EXERCISE DIRECTIONS :: Starting at the beginning of the items and ending at the line containing "confeccionado en una fábrica que cuenta con", write those lines out again, switching "marina" to "oceánica" and keeping everything else the same.

INPUT ::
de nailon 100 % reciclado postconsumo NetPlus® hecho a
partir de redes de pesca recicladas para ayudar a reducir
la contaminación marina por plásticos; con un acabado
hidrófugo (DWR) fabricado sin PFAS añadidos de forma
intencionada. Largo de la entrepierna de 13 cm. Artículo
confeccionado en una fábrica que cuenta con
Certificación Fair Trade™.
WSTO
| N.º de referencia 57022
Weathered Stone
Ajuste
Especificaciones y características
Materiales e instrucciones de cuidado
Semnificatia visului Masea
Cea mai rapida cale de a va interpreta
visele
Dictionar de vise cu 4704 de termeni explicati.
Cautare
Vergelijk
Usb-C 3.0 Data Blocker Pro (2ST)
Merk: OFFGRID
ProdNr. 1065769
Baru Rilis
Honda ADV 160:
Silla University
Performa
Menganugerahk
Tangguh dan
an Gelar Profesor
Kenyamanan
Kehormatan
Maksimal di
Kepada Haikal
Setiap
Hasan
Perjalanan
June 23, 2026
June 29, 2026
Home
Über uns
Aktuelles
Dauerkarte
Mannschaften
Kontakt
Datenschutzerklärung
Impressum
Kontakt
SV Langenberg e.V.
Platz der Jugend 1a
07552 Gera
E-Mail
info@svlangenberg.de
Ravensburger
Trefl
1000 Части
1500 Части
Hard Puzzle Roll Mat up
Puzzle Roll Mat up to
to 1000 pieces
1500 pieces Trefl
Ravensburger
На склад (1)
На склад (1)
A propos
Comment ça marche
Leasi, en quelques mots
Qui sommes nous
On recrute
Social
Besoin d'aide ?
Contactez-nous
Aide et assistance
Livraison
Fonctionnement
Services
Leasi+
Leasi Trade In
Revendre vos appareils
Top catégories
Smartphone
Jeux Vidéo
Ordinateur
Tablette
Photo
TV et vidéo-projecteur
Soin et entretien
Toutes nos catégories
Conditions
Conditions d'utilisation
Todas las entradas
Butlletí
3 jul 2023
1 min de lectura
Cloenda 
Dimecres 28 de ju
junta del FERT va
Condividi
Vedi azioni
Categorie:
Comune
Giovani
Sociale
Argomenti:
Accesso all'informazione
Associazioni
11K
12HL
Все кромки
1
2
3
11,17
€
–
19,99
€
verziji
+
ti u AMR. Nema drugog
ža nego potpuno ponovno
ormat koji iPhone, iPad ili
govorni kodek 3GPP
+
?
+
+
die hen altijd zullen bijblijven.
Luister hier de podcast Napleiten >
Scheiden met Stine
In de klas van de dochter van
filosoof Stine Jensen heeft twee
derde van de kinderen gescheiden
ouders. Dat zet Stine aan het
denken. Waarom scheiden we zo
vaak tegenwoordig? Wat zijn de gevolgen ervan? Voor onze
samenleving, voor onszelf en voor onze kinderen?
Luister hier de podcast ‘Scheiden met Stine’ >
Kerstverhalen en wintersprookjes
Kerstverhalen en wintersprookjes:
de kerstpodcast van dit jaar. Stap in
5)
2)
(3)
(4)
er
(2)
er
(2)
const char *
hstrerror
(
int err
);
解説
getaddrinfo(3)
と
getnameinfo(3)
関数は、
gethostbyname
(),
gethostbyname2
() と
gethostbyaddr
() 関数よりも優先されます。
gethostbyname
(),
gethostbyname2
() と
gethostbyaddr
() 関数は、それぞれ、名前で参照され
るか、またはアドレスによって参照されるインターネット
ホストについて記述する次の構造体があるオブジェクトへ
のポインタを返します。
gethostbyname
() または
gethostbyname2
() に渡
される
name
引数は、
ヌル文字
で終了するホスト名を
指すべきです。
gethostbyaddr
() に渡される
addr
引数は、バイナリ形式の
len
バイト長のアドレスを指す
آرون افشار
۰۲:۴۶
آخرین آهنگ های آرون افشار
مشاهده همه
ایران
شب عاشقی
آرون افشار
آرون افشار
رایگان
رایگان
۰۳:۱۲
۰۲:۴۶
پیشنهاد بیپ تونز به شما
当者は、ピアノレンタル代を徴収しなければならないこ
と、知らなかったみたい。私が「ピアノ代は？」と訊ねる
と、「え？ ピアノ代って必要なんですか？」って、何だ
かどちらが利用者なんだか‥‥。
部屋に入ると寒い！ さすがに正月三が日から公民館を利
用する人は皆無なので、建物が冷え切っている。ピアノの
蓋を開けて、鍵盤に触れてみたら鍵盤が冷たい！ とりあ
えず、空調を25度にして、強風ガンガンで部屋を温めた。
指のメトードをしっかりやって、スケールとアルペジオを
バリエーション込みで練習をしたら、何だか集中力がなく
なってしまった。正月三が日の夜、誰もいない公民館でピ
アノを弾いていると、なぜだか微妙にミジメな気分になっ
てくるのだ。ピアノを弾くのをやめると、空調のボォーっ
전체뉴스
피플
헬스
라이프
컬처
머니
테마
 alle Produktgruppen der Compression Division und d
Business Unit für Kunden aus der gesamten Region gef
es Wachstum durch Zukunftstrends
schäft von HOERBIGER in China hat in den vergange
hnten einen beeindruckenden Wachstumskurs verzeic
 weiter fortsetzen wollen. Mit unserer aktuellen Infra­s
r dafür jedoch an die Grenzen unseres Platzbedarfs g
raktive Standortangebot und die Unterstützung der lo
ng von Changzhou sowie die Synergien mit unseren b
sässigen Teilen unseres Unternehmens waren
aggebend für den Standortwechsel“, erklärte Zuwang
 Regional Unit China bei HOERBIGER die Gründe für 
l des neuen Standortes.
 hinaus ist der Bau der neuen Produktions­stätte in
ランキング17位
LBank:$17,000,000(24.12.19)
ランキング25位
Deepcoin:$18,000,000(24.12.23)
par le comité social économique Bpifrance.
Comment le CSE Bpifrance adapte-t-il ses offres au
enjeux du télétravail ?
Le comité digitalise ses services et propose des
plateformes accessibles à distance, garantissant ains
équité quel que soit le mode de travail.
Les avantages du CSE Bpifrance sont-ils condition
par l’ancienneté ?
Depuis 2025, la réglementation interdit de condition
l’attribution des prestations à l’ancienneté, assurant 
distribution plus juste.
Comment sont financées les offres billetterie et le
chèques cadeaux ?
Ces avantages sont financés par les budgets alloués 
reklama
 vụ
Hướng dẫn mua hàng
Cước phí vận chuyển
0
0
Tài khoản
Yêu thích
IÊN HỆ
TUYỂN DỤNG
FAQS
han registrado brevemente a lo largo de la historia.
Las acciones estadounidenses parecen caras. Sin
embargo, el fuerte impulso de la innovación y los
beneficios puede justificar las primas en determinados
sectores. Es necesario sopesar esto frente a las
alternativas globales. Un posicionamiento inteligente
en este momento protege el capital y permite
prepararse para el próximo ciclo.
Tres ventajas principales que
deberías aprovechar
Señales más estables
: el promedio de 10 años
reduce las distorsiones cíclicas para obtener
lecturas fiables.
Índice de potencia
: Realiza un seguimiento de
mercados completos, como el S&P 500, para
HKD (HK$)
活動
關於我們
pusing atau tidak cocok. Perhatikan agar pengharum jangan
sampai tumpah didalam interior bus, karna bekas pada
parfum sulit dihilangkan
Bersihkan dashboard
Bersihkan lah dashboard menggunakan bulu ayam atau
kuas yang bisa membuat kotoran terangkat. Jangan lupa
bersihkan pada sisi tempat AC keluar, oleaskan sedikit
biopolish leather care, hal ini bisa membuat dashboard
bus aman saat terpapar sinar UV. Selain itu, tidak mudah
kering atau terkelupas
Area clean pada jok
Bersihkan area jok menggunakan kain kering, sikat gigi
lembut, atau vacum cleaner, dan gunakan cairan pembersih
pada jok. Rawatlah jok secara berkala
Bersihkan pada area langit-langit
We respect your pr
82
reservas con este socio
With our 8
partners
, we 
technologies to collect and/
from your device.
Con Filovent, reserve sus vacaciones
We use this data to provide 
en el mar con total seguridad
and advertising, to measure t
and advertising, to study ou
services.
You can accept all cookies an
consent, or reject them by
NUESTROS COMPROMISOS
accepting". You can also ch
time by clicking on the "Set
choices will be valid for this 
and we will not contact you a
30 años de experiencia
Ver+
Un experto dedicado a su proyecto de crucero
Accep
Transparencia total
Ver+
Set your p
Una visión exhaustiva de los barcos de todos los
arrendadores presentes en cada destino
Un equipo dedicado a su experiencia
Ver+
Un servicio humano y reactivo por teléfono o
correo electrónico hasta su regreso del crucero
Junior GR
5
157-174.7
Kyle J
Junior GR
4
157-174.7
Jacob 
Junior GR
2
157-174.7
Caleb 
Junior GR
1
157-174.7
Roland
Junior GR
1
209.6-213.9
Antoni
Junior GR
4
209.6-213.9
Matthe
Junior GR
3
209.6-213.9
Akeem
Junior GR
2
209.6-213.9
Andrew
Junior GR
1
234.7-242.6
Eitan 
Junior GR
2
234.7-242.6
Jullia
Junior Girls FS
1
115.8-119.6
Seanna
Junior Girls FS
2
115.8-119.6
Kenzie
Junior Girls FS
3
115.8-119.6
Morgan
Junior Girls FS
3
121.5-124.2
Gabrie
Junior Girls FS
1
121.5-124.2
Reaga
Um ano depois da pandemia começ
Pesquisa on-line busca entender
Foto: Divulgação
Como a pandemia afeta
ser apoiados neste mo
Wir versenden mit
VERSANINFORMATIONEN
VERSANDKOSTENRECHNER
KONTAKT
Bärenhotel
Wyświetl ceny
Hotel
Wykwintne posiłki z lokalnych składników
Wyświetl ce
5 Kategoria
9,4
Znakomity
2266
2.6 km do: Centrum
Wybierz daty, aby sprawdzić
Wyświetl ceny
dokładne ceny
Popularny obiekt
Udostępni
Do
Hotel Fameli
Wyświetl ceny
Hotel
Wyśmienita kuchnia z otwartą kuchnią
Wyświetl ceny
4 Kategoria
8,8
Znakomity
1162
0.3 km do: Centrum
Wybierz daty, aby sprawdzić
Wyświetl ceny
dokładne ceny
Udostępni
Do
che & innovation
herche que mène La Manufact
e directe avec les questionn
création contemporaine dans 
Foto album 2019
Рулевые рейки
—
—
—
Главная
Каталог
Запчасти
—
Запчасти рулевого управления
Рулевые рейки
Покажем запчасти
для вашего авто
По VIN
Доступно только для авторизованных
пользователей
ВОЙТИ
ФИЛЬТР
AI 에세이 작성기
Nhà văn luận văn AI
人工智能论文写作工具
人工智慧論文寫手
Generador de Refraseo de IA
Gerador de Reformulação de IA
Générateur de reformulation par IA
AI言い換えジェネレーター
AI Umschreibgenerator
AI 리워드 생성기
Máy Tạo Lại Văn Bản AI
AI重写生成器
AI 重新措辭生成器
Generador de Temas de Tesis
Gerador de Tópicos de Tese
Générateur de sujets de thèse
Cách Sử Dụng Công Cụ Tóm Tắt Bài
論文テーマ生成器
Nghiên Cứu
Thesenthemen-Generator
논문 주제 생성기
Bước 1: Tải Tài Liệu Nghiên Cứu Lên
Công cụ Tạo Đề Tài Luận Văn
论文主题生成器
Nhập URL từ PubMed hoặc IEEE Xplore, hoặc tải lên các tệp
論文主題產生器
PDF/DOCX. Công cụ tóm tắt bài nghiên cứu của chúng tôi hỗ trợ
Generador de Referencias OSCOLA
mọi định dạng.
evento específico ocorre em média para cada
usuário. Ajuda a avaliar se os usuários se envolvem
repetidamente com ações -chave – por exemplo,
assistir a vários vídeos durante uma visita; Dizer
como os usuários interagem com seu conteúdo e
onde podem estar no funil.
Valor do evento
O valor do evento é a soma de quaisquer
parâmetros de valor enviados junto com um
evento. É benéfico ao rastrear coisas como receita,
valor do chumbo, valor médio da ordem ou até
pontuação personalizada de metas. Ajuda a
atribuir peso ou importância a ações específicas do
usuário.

ANSWER TO THIS EXERCISE ::
de nailon 100 % reciclado postconsumo NetPlus® hecho a
partir de redes de pesca recicladas para ayudar a reducir
la contaminación oceánica por plásticos; con un acabado
hidrófugo (DWR) fabricado sin PFAS añadidos de forma
intencionada. Largo de la entrepierna de 13 cm. Artículo
confeccionado en una fábrica que cuenta con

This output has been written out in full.